Putting Hillary Clinton on the ticket for vice president creates a ménage-à-trois. Bill will be the unexpected roommate. Even if a President Obama can discipline Hillary and get her to play second fiddle, there is not the remotest chance that he can get the former president to accept such rules. Even if Bill Clinton wanted to rein in his newly prolific public expressions of rage and frustration, there is doubt that he is any longer capable of doing so.
Hillary, who likely desperately wants to be tapped for vice president, is going about it in exactly the wrong way. She seems to be demanding a kind of coalition government between herself and Obama, a definition of the vice presidency not likely to appeal to the president. It reminds me of 1980 when there were discussions of a ticket with Reagan as the presidential nominee and former President Gerald Ford as the vice president in a coalition government where the VP would have extraordinary powers.
Intended to reassure voters who were panicked by Reagan's "extreme" conservatism, the arrangement never came to fruition, a development which gave us the House of Bush.
Instead of conceding defeat and campaigning for Obama, auditioning for the spot of loyal teammate, Hillary insists on keeping her options open and vies for the spotlight with Obama, exactly what you do not want a vice president to do.
Last night, when Obama went over the top in delegates and could claim the nomination as his, Hillary organized a rally of all of her supporters, directly competing for airtime with the newly minted nominee.
Adding Hillary to the ticket would not bring Obama a single vote (except possibly for Bill's). Her supporters are divided into two distinct categories. The original Clintonistas were strong Democrats, party faithful, pro-choice, middle-aged and up, largely female and all white. But Hillary's recent backers have been downscale whites of both genders who were turned off by Obama's pastor, wife and other associates and were afraid he might be a Muslim in disguise. Unhappy about voting for a woman, they never really liked Hillary but turned to her when the alternative was Obama.

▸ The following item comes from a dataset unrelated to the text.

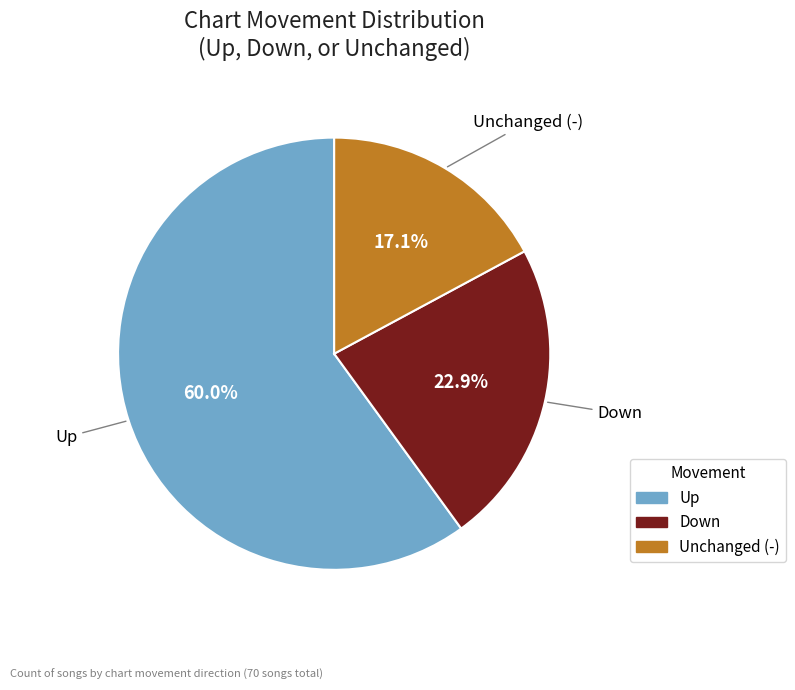

Between Unchanged (-) and Down, which is larger?

Down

If Hillary had won the Democratic nomination, these latent backers of Hillary in the primaries might still have voted for McCain in the general. Their support of Hillary is purely linked to her opposition to Obama. Were she to join the ticket, they would vote for McCain anyway. After all, Obama will still be black and the Rev. Wright will still be nuts.
But adding Hillary to the ticket brings, along with her, Bill.
The public Bill Clinton has morphed over the past few months from a statesman and philanthropist to a petulant, angry, cursing, spoiled narcissist, accusing everyone of being sleazy and biased and in so doing fashioning himself as a foil for Obama. This unattractive image is not the right one for the bottom of a ticket in a presidential race. And make no mistake, Bill comes along with Hillary.
But the more serious problem is the public record that Todd Purdum, an excellent journalist, laid out in his Vanity Fair piece. Bill's relationships with billionaires, his pursuit of financial gain, his alliance with the emir of Dubai, and his acceptance of speaking fees and income from some of the least savory of types is not what you need to carry around with you in a presidential race. To put Hillary on the ticket is to confront nagging questions about donors to the Clinton Library and Bill's refusal to release them. It would be to inherit a load of baggage that Obama does not need as he tries to position himself as the candidate of change, antithetical to the corrupt and corrupting ways of Washington.
On her own, Hillary would be no bargain as vice president. She would never accept direction and never sublimate her ambition or agenda to Obama's. But with Bill in tow, her candidacy becomes even more fraught with peril should Obama be inclined to bow to pressure and put her on the ticket.